Exercise data
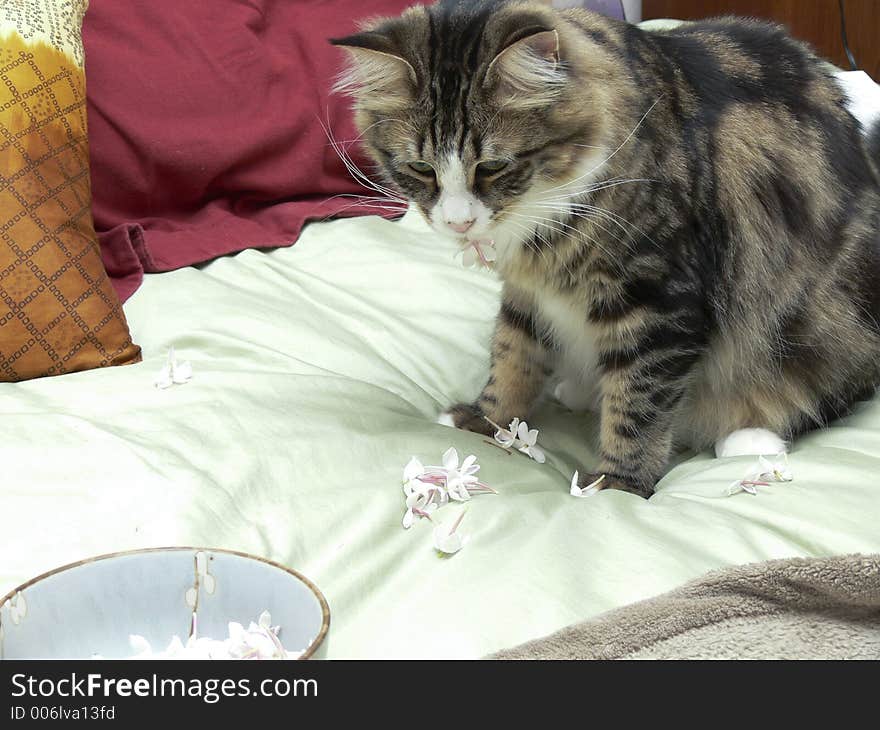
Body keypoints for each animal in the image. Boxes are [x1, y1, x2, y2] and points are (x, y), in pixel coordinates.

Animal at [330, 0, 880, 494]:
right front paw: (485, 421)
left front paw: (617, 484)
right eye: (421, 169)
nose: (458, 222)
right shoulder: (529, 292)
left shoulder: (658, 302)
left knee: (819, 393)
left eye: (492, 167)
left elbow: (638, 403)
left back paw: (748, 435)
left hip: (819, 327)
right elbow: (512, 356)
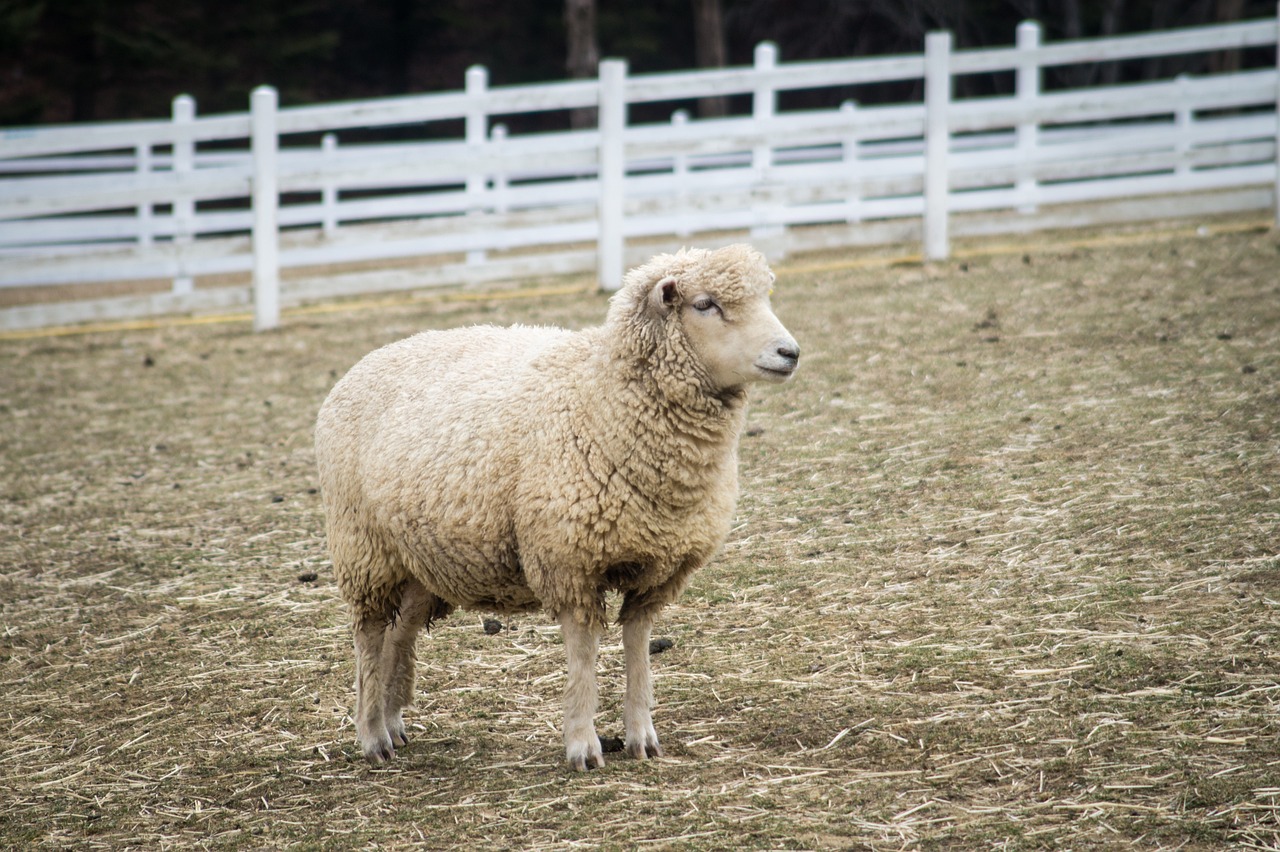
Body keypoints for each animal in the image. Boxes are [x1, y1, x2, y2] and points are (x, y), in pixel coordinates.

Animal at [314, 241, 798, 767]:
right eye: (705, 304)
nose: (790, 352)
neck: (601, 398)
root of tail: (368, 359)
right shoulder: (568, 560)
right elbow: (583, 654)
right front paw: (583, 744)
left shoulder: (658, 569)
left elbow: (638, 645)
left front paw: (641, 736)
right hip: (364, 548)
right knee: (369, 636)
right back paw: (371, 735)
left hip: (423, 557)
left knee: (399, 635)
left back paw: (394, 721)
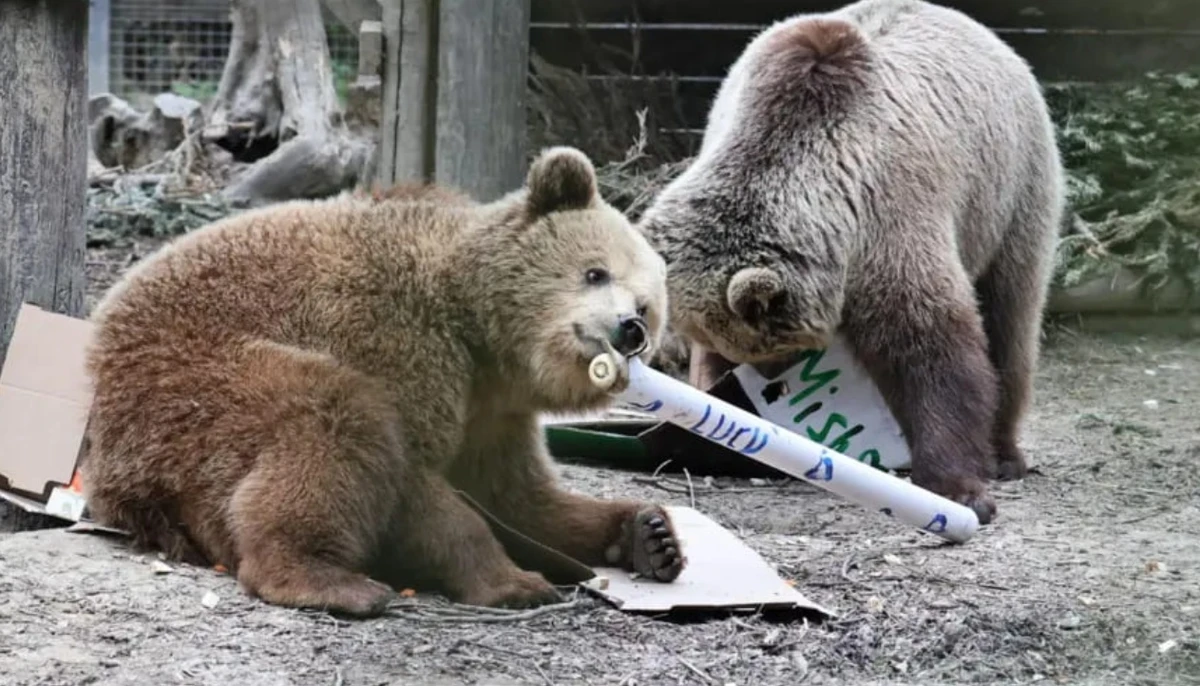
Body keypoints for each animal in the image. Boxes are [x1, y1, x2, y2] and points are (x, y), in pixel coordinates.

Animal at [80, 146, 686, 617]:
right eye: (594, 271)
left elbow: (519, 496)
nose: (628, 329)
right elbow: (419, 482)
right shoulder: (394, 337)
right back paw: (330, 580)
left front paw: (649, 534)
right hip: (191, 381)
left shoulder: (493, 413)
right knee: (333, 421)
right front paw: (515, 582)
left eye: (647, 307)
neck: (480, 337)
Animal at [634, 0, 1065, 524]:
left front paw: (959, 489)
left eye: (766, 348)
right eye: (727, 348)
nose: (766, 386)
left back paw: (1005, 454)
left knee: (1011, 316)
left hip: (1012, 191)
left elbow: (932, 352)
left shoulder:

Task goal
Print out the complete listing above exactly, dropping each image.

Solution to this problem
Body keypoints for each animal in the image. Boxes are [x1, y1, x2, y2] and points are (x, y), in pixel coordinates.

Animal at [330, 0, 880, 494]:
right front paw: (485, 421)
left front paw: (617, 484)
right eye: (421, 169)
nose: (458, 222)
right shoulder: (529, 292)
left shoulder: (658, 302)
left knee: (819, 393)
left eye: (492, 167)
left elbow: (638, 403)
left back paw: (748, 435)
left hip: (819, 327)
right elbow: (512, 356)
Body keypoints for each animal in the image. Boxes are [x1, y1, x2, y2] and points are (x, y), in pixel coordinates.

Animal at [314, 241, 798, 767]:
right eye: (705, 304)
nose: (790, 352)
neck: (601, 398)
root of tail: (368, 359)
right shoulder: (568, 560)
right elbow: (583, 654)
right front paw: (583, 744)
left shoulder: (658, 569)
left elbow: (638, 645)
left front paw: (641, 736)
right hip: (364, 548)
right knee: (369, 636)
right back paw: (371, 735)
left hip: (423, 557)
left knee: (399, 635)
left back paw: (394, 721)
Body keypoints for each animal in the image. Boxes are [x1, y1, x2, y2] and points are (x, y), in pixel coordinates.

Animal at [80, 146, 686, 617]:
right eye: (594, 271)
left elbow: (519, 496)
nose: (628, 329)
right elbow: (419, 482)
right shoulder: (394, 337)
right back paw: (330, 580)
left front paw: (649, 534)
right hip: (191, 381)
left shoulder: (493, 413)
right knee: (333, 421)
right front paw: (515, 582)
left eye: (647, 307)
neck: (480, 337)
Animal at [634, 0, 1065, 524]:
left front paw: (959, 489)
left eye: (766, 348)
right eye: (727, 348)
nose: (766, 386)
left back paw: (1005, 454)
left knee: (1011, 316)
left hip: (1012, 191)
left elbow: (932, 352)
left shoulder:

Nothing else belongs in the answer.